◆ Dataset content ◆

****************

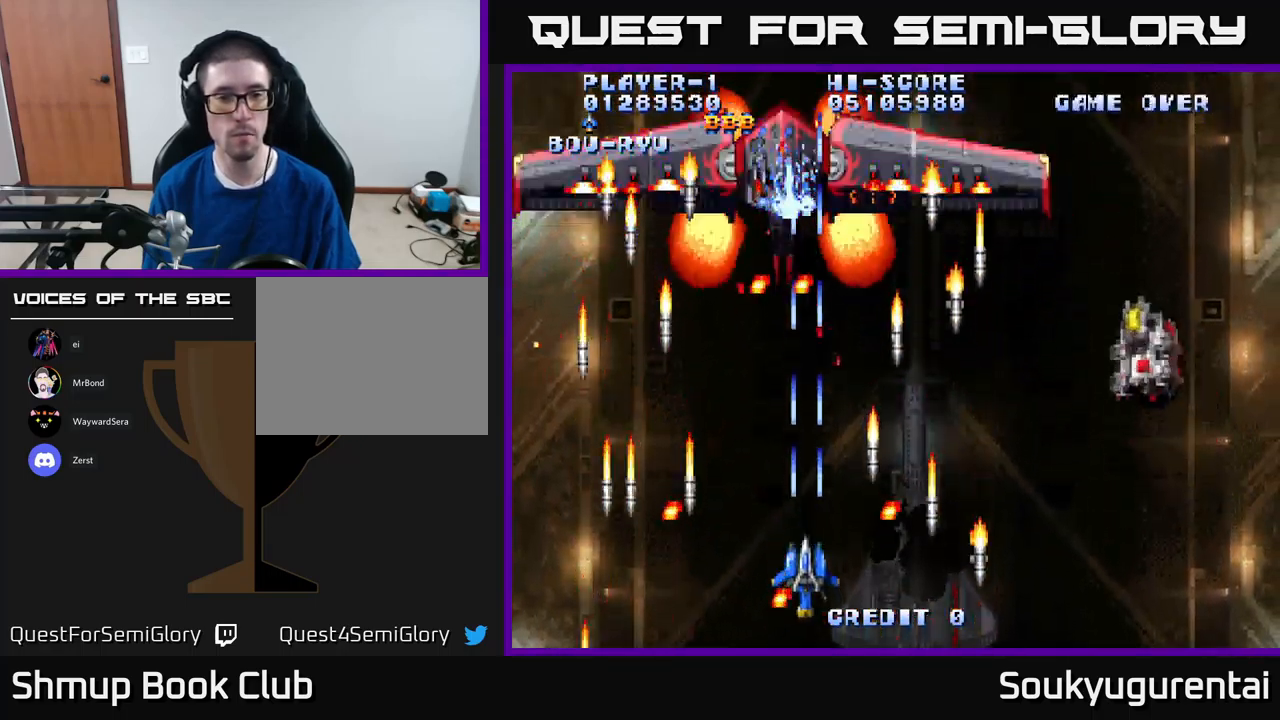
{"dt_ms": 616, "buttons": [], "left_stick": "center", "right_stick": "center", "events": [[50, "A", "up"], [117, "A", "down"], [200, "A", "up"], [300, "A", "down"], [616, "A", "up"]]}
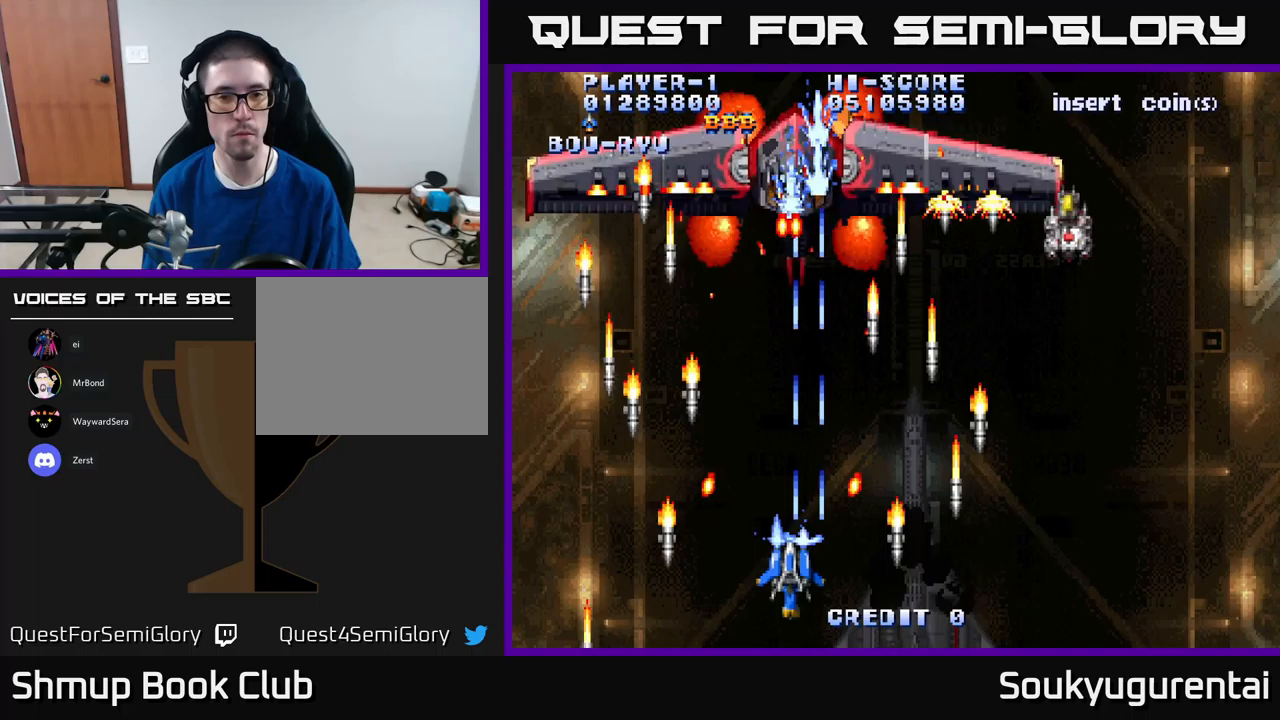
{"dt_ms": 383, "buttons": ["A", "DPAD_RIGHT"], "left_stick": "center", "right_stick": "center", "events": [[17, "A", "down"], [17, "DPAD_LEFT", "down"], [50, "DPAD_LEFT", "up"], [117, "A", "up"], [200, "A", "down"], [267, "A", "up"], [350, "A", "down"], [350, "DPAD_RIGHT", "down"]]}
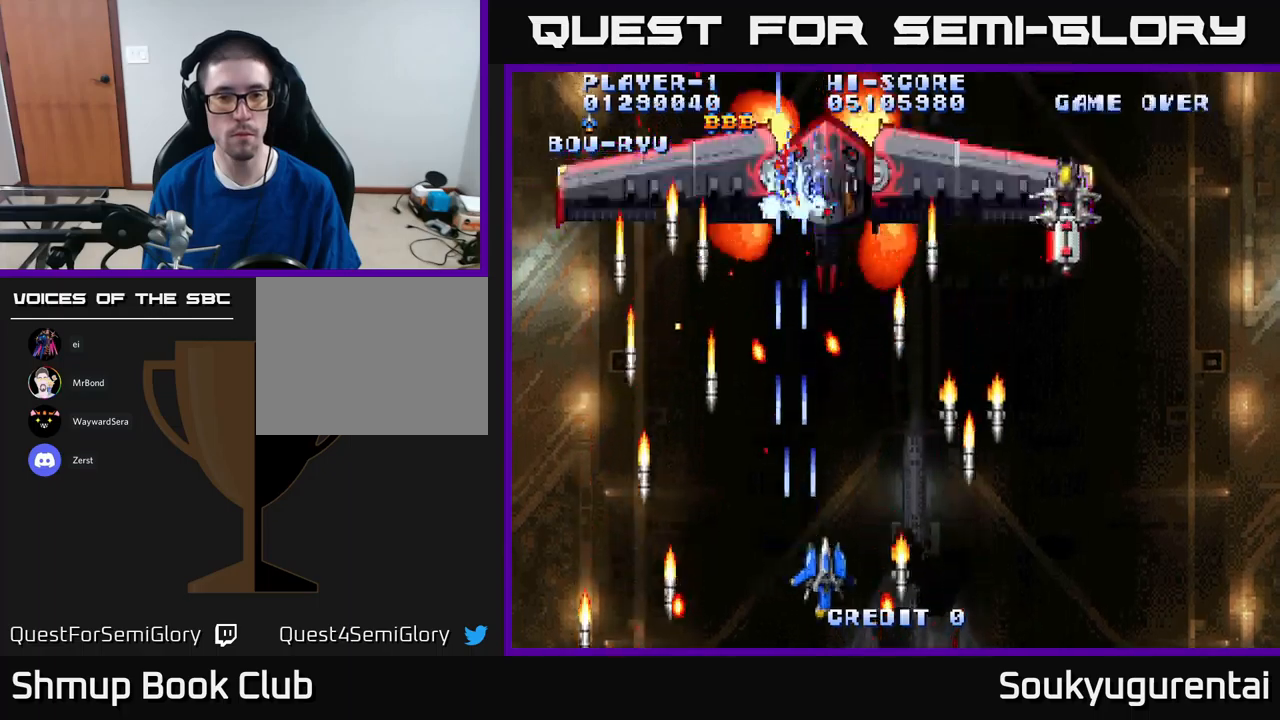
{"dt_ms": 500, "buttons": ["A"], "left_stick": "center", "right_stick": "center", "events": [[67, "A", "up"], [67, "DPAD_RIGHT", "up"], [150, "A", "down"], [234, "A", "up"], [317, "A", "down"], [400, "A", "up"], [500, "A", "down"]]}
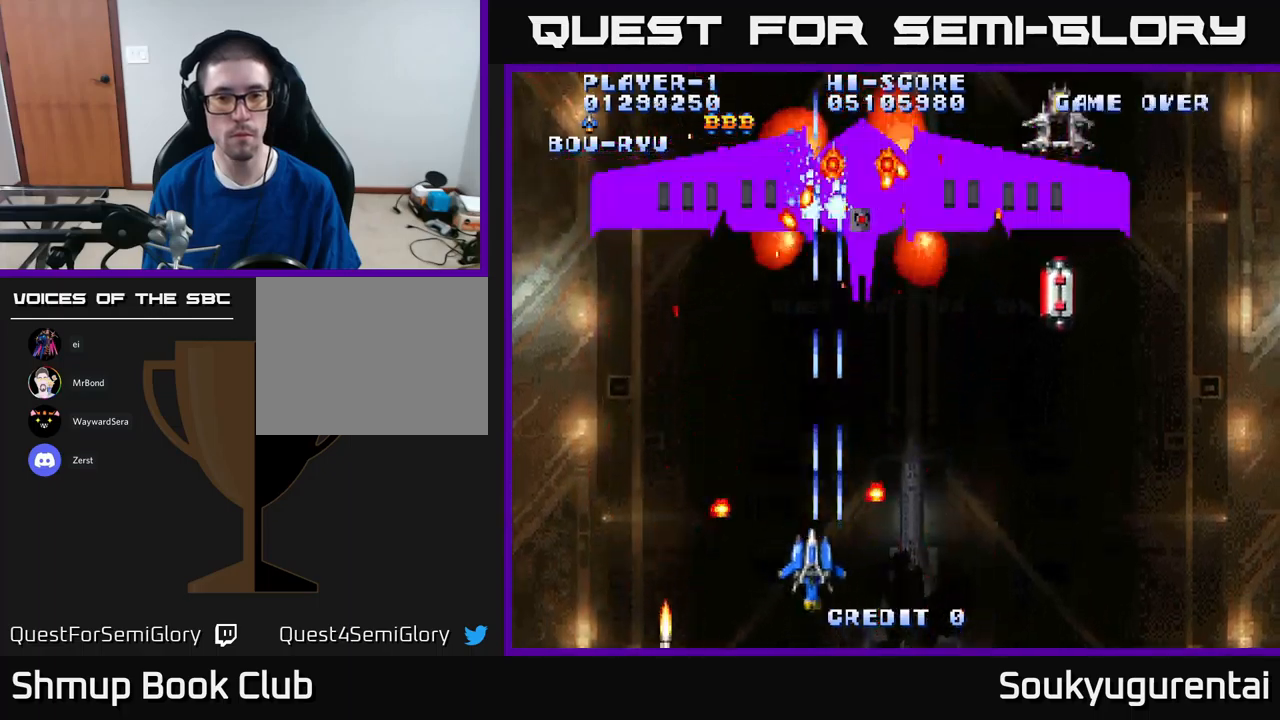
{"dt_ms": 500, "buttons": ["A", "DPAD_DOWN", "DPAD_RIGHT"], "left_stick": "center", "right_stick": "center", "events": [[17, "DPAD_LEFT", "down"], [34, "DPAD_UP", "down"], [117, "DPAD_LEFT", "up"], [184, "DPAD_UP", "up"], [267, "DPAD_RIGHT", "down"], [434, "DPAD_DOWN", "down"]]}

****************

◆ What you need to do ◆
Leave the images aside and retype each line of the listing above exactly.

◆ Finished exercise ◆
{"dt_ms": 616, "buttons": [], "left_stick": "center", "right_stick": "center", "events": [[50, "A", "up"], [117, "A", "down"], [200, "A", "up"], [300, "A", "down"], [616, "A", "up"]]}
{"dt_ms": 383, "buttons": ["A", "DPAD_RIGHT"], "left_stick": "center", "right_stick": "center", "events": [[17, "A", "down"], [17, "DPAD_LEFT", "down"], [50, "DPAD_LEFT", "up"], [117, "A", "up"], [200, "A", "down"], [267, "A", "up"], [350, "A", "down"], [350, "DPAD_RIGHT", "down"]]}
{"dt_ms": 500, "buttons": ["A"], "left_stick": "center", "right_stick": "center", "events": [[67, "A", "up"], [67, "DPAD_RIGHT", "up"], [150, "A", "down"], [234, "A", "up"], [317, "A", "down"], [400, "A", "up"], [500, "A", "down"]]}
{"dt_ms": 500, "buttons": ["A", "DPAD_DOWN", "DPAD_RIGHT"], "left_stick": "center", "right_stick": "center", "events": [[17, "DPAD_LEFT", "down"], [34, "DPAD_UP", "down"], [117, "DPAD_LEFT", "up"], [184, "DPAD_UP", "up"], [267, "DPAD_RIGHT", "down"], [434, "DPAD_DOWN", "down"]]}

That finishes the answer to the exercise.